Cependant cette passion contre les marionnettes, que Ben Jonson prête à son Banbury-man comme une extravagance hyperbolique, s’était bien réellement logée dans quelques cervelles de precisians. Geoffrey Fenton a employé tout le septième chapitre de son fameux livre, a Form of christian policie[2], à établir que les ménétriers et les puppet-players sont aussi indignes que les comédiens eux-mêmes de jouir du droit de bourgeoisie. Il semble même que, dans quelques comtés, les puppet-shows faillirent être enveloppés dans la suppression des hobby-horses, car Jacques Ier ne crut pas inutile de les comprendre nommément dans la liste des jeux permis les dimanches et fêtes après les prières[3] ; mais ce ne fut là qu’un orage passager. La plupart des puritains eux-mêmes ne se faisaient aucun scrupule d’assister aux scriptural plays jouées par les marionnettes.

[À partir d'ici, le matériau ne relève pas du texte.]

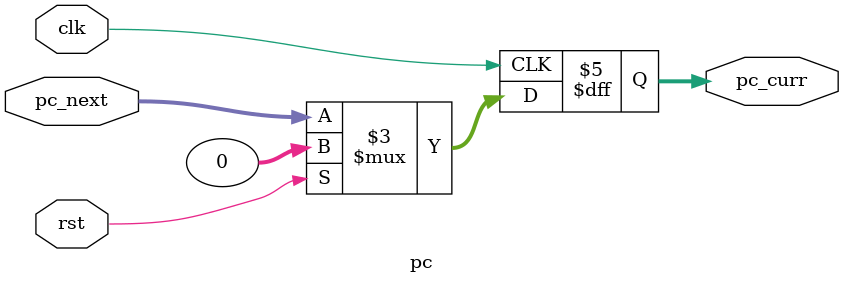
<source format=sv>
`timescale 1ns/1ps
module pc (
    input  logic        clk,
    input  logic        rst,
    input  logic [31:0] pc_next,
    output logic [31:0] pc_curr
);
    always_ff @(posedge clk) begin
        if (rst) pc_curr <= 32'd0;
        else     pc_curr <= pc_next;
    end
endmodule

</source>
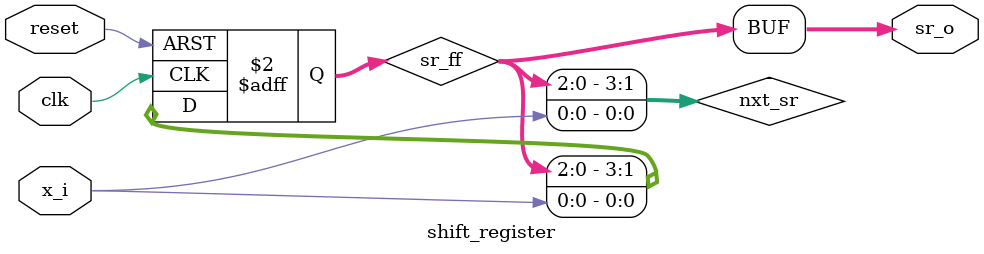
<source format=sv>
`timescale 1ns / 1ps


module shift_register(
    input wire clk,
    input wire reset,
    input wire x_i, //serial input
    
    output wire [3:0] sr_o
  );
  
  logic [3:0]sr_ff;
  logic [3:0]nxt_sr;
  
  always_ff@(posedge clk or posedge reset)
    if(reset)
        sr_ff <= 4'h0;
    else
        sr_ff <= nxt_sr;
  
  assign nxt_sr = {sr_ff[2:0],x_i};
  assign sr_o = sr_ff;
  
endmodule

</source>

La preuve de cet usage nous est fournie par une comédie de Cowley, the Guardian, représentée à la fin du règne de Charles Ier, et remise au théâtre, après la restauration, sous le titre de the Cutter of Coleman street. Dans cette pièce, on introduit au cinquième acte un masque, accompagné de quelques violons, pour donner un divertissement à une dame puritaine. Un des personnages de la pièce remarque que ce galant impromptu sera un plaisir céleste pour cette respectable veuve, qui n’a de ses jours vu d’autre spectacle que la Cité de Ninive aux marionnettes[4].

Lorsque tous les jeux de théâtre furent suspendus par le bill du 2 septembre 1642, et enfin abolis par le bill du 22 octobre 1647, les

  1. Ce passage nous montre que, si le canevas des puppet-plays devait être soumis à l’approbation du lord-maire, le dialogue était laissé à l’improvisation de l’interpreter et à la discrétion du directeur.

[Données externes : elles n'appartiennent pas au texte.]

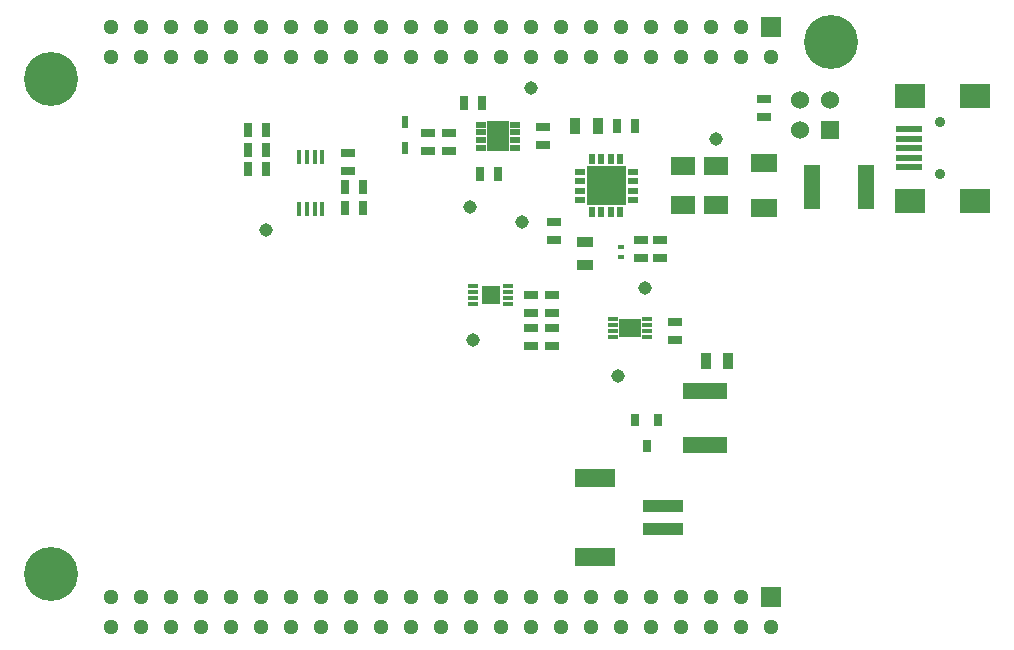
<source format=gbs>
G04 (created by PCBNEW (2013-05-31 BZR 4019)-stable) date 1/30/2014 2:02:55 PM*
%MOIN*%
G04 Gerber Fmt 3.4, Leading zero omitted, Abs format*
%FSLAX34Y34*%
G01*
G70*
G90*
G04 APERTURE LIST*
%ADD10C,0.00590551*%
%ADD11C,0.18*%
%ADD12R,0.065X0.065*%
%ADD13C,0.0512*%
%ADD14R,0.0349X0.0171*%
%ADD15R,0.0589X0.0628*%
%ADD16R,0.0315X0.0394*%
%ADD17R,0.025X0.045*%
%ADD18R,0.045X0.025*%
%ADD19R,0.1377X0.0392*%
%ADD20R,0.1377X0.0393*%
%ADD21R,0.1338X0.059*%
%ADD22R,0.1337X0.059*%
%ADD23C,0.045*%
%ADD24R,0.06X0.06*%
%ADD25C,0.06*%
%ADD26R,0.0906X0.0197*%
%ADD27R,0.0984X0.0787*%
%ADD28C,0.0354*%
%ADD29R,0.055X0.15*%
%ADD30R,0.15X0.055*%
%ADD31R,0.08X0.06*%
%ADD32R,0.055X0.035*%
%ADD33R,0.0742X0.0624*%
%ADD34R,0.035X0.055*%
%ADD35R,0.016X0.05*%
%ADD36R,0.0330709X0.0192913*%
%ADD37R,0.0724409X0.103937*%
%ADD38R,0.0866X0.063*%
%ADD39R,0.0236X0.0394*%
%ADD40R,0.019685X0.0370079*%
%ADD41R,0.0370079X0.019685*%
%ADD42R,0.0694882X0.0694882*%
%ADD43R,0.0236X0.0157*%
G04 APERTURE END LIST*
G54D10*
G54D11*
X74350Y-45650D03*
X100350Y-44400D03*
X74350Y-62150D03*
G54D12*
X98350Y-43900D03*
G54D13*
X98350Y-44900D03*
X97350Y-43900D03*
X97350Y-44900D03*
X96350Y-43900D03*
X96350Y-44900D03*
X95350Y-43900D03*
X95350Y-44900D03*
X94350Y-43900D03*
X94350Y-44900D03*
X93350Y-43900D03*
X93350Y-44900D03*
X92350Y-43900D03*
X92350Y-44900D03*
X91350Y-43900D03*
X91350Y-44900D03*
X90350Y-43900D03*
X90350Y-44900D03*
X89350Y-43900D03*
X89350Y-44900D03*
X88350Y-43900D03*
X88350Y-44900D03*
X87350Y-43900D03*
X87350Y-44900D03*
X86350Y-43900D03*
X86350Y-44900D03*
X85350Y-43900D03*
X85350Y-44900D03*
X84350Y-43900D03*
X84350Y-44900D03*
X83350Y-43900D03*
X83350Y-44900D03*
X82350Y-43900D03*
X82350Y-44900D03*
X81350Y-43900D03*
X81350Y-44900D03*
X80350Y-43900D03*
X80350Y-44900D03*
X79350Y-43900D03*
X79350Y-44900D03*
X78350Y-43900D03*
X78350Y-44900D03*
X77350Y-43900D03*
X77350Y-44900D03*
X76350Y-43900D03*
X76350Y-44900D03*
G54D12*
X98350Y-62900D03*
G54D13*
X98350Y-63900D03*
X97350Y-62900D03*
X97350Y-63900D03*
X96350Y-62900D03*
X96350Y-63900D03*
X95350Y-62900D03*
X95350Y-63900D03*
X94350Y-62900D03*
X94350Y-63900D03*
X93350Y-62900D03*
X93350Y-63900D03*
X92350Y-62900D03*
X92350Y-63900D03*
X91350Y-62900D03*
X91350Y-63900D03*
X90350Y-62900D03*
X90350Y-63900D03*
X89350Y-62900D03*
X89350Y-63900D03*
X88350Y-62900D03*
X88350Y-63900D03*
X87350Y-62900D03*
X87350Y-63900D03*
X86350Y-62900D03*
X86350Y-63900D03*
X85350Y-62900D03*
X85350Y-63900D03*
X84350Y-62900D03*
X84350Y-63900D03*
X83350Y-62900D03*
X83350Y-63900D03*
X82350Y-62900D03*
X82350Y-63900D03*
X81350Y-62900D03*
X81350Y-63900D03*
X80350Y-62900D03*
X80350Y-63900D03*
X79350Y-62900D03*
X79350Y-63900D03*
X78350Y-62900D03*
X78350Y-63900D03*
X77350Y-62900D03*
X77350Y-63900D03*
X76350Y-62900D03*
X76350Y-63900D03*
G54D14*
X89590Y-52555D03*
X89590Y-52753D03*
X89590Y-52947D03*
X89590Y-53145D03*
X88410Y-53145D03*
X88410Y-52947D03*
X88410Y-52753D03*
X88410Y-52555D03*
G54D15*
X89000Y-52850D03*
G54D16*
X94200Y-57883D03*
X94575Y-57017D03*
X93825Y-57017D03*
G54D17*
X80900Y-48650D03*
X81500Y-48650D03*
X80900Y-47350D03*
X81500Y-47350D03*
G54D18*
X91100Y-51000D03*
X91100Y-50400D03*
G54D17*
X80900Y-48000D03*
X81500Y-48000D03*
G54D18*
X91050Y-53950D03*
X91050Y-54550D03*
X91050Y-52850D03*
X91050Y-53450D03*
G54D17*
X84750Y-49950D03*
X84150Y-49950D03*
X84750Y-49250D03*
X84150Y-49250D03*
G54D18*
X98100Y-46900D03*
X98100Y-46300D03*
G54D17*
X88700Y-46450D03*
X88100Y-46450D03*
G54D18*
X87600Y-48050D03*
X87600Y-47450D03*
X84250Y-48100D03*
X84250Y-48700D03*
G54D19*
X94750Y-60644D03*
G54D20*
X94750Y-59856D03*
G54D21*
X92487Y-61567D03*
G54D22*
X92487Y-58932D03*
G54D23*
X81500Y-50675D03*
X96500Y-47650D03*
X90350Y-45950D03*
X90050Y-50400D03*
X88300Y-49900D03*
X88425Y-54350D03*
X94150Y-52600D03*
X93250Y-55550D03*
G54D24*
X100300Y-47350D03*
G54D25*
X99300Y-47350D03*
X100300Y-46350D03*
X99300Y-46350D03*
G54D18*
X95150Y-53750D03*
X95150Y-54350D03*
X90350Y-52850D03*
X90350Y-53450D03*
G54D26*
X102942Y-47320D03*
X102942Y-47635D03*
X102942Y-47950D03*
X102942Y-48265D03*
X102942Y-48580D03*
G54D27*
X102981Y-46198D03*
X105146Y-46198D03*
X102981Y-49702D03*
X105146Y-49702D03*
G54D28*
X103965Y-47084D03*
X103965Y-48816D03*
G54D18*
X86900Y-48050D03*
X86900Y-47450D03*
G54D29*
X99700Y-49250D03*
X101500Y-49250D03*
G54D30*
X96150Y-56050D03*
X96150Y-57850D03*
G54D31*
X96500Y-48550D03*
X96500Y-49850D03*
G54D32*
X92150Y-51075D03*
X92150Y-51825D03*
G54D14*
X93080Y-54245D03*
X93080Y-54047D03*
X93080Y-53853D03*
X93080Y-53655D03*
X94220Y-53655D03*
X94220Y-53853D03*
X94220Y-54047D03*
X94220Y-54245D03*
G54D33*
X93650Y-53950D03*
G54D18*
X94025Y-51000D03*
X94025Y-51600D03*
G54D17*
X93800Y-47200D03*
X93200Y-47200D03*
G54D31*
X95400Y-48550D03*
X95400Y-49850D03*
G54D34*
X96175Y-55050D03*
X96925Y-55050D03*
X92575Y-47200D03*
X91825Y-47200D03*
G54D35*
X83385Y-49975D03*
X83130Y-49975D03*
X82870Y-49975D03*
X82615Y-49975D03*
X82615Y-48225D03*
X82870Y-48225D03*
X83130Y-48225D03*
X83385Y-48225D03*
G54D36*
X88694Y-47933D03*
X88694Y-47677D03*
X88694Y-47422D03*
X88694Y-47166D03*
X89805Y-47166D03*
X89805Y-47422D03*
X89805Y-47677D03*
X89805Y-47933D03*
G54D37*
X89250Y-47550D03*
G54D38*
X98100Y-49948D03*
X98100Y-48452D03*
G54D39*
X86150Y-47067D03*
X86150Y-47933D03*
G54D18*
X90350Y-53950D03*
X90350Y-54550D03*
G54D17*
X88650Y-48800D03*
X89250Y-48800D03*
G54D40*
X93322Y-50085D03*
X93007Y-50085D03*
X92692Y-50085D03*
X92377Y-50085D03*
G54D41*
X91964Y-49357D03*
X91964Y-49042D03*
X91964Y-48727D03*
G54D40*
X92377Y-48314D03*
X92692Y-48314D03*
G54D42*
X92530Y-49519D03*
X93169Y-49519D03*
X93169Y-48880D03*
X92530Y-48880D03*
G54D40*
X93007Y-48314D03*
X93322Y-48314D03*
G54D41*
X93735Y-48727D03*
X93735Y-49042D03*
X93735Y-49357D03*
X93735Y-49672D03*
X91964Y-49672D03*
G54D43*
X93350Y-51223D03*
X93350Y-51577D03*
G54D18*
X94650Y-51000D03*
X94650Y-51600D03*
X90750Y-47850D03*
X90750Y-47250D03*
M02*

</source>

  2. Le titre porte en outre : gathered out of french. Je regrette de ne pas savoir de quel auteur français a été tiré ce singulier livre. Pour le passage cité, voyez G. Chalmers, Malone’s Shakspeare by Boswell, t. III, p. 433 et note 8.
  3. Burton, Anatomie of melancholy, sous le nom de Democritus junior, 1638, p. 273.
  4. The Cutter of Coleman street, acte V, sc. II. Cette pièce, refaite et remise au théâtre sous Charles II, offrait une piquante critique des faux émigrés et des prétendues victimes de la révolution, qui exploitaient impudemment la monarchie restaurée.